Harford it was who strode forward with demand. “What’s the big idea, Pape? You trying to make a spectacle of us for the benefit of the neighbors?”

Pape answered them inclusively. “No pet cow knocks at your gates, but a steer rounded up and cut-out at Mrs. Sturgis’ request. Is the lady in?”

“Aunt Helene? Impossible!”—Jane, with a gasp for exclamation point.

“Ignore the practical joker,” urged Harford. “Let’s leave him to do his ridiculous worst and go on with our ride.”

Ignore him, eh? The word interested the Westerner. That was what he had decided to do to the claims of Irene. But one attempt promised to be about as successful as the other to judge by the clutch of resentment within him and the clutch of that young woman’s fingers upon his arm. He faced another moment when heart’s ease and fate hung upon a thread of most uncertain feminine spin.

CHAPTER XXI—IGNORING IRENE

In her self-sufficient egoism Irene Sturgis had no mercy. She continued to ravel the thread.

“At times, dar-rling, you get too terribly eccentric for even me to—to swallow.” She gulped at the midway modified metaphor. “If you’d sent me a bunch of orchids now, by way of suggesting your gratitude for last night’s rescue from limbo, or if you’d brought around a pinkie ring with a birthstone set—diamonds are for April, you know—which mother might let me keep if I coaxed her and explained how it humiliates me always to be borrowing jewelry—I’d not have lifted a questioning lash. But to steer up a ton of beef——”

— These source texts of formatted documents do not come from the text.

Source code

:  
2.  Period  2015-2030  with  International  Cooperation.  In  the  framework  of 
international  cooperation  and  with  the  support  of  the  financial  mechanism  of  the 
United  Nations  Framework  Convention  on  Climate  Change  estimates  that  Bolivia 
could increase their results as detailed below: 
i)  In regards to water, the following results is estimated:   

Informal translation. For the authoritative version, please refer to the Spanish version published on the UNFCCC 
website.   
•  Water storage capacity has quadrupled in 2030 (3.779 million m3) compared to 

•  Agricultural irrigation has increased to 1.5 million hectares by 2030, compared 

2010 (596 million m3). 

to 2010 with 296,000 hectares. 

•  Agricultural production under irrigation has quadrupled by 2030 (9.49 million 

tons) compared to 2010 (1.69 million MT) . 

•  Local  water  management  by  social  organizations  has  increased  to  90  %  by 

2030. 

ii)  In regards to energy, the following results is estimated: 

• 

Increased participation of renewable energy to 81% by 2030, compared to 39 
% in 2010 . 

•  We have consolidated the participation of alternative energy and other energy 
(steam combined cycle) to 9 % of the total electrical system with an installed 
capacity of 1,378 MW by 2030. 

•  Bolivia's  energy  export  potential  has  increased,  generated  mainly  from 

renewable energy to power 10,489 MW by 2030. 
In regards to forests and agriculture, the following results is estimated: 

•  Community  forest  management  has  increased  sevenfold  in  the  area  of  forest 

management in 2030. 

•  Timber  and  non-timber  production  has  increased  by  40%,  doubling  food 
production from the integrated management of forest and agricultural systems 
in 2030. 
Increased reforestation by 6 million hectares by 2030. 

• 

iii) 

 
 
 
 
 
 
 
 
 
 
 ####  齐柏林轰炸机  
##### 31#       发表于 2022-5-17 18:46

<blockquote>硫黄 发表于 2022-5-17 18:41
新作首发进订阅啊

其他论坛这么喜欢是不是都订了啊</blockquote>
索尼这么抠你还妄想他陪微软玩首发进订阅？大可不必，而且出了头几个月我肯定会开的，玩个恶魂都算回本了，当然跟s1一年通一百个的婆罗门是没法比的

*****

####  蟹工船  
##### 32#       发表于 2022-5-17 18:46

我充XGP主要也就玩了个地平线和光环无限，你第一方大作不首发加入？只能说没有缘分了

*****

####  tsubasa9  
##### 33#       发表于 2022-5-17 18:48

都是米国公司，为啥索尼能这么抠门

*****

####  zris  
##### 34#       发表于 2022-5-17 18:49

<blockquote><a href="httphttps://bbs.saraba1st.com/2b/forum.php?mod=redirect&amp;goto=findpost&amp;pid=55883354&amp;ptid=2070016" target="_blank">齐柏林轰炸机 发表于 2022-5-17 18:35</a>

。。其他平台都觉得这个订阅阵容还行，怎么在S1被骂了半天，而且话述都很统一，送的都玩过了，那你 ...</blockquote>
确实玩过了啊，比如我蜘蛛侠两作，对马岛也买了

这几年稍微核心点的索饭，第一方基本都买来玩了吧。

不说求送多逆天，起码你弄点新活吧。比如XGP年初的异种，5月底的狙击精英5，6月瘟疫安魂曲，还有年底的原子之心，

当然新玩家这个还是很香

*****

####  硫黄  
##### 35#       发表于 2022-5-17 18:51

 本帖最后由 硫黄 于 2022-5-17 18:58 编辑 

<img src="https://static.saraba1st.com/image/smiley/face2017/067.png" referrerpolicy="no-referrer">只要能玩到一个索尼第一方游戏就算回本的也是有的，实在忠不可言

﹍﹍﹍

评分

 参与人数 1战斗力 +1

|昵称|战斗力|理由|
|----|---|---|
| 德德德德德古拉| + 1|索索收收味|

She paused to survey again the bulk of his assumed gift, but not long enough for successful interruption. “Still, one shouldn’t look a gift-cow in the mouth, I suppose. What does one feed her—him, Why-Not, and where will it sleep? His eyes are so wild, poor pretty, she looks as if it hadn’t had a good night in a week. Nice moo-moo—nice bossy!”

Despite her liberty with genders, none of her hearers failed to grasp her meaning.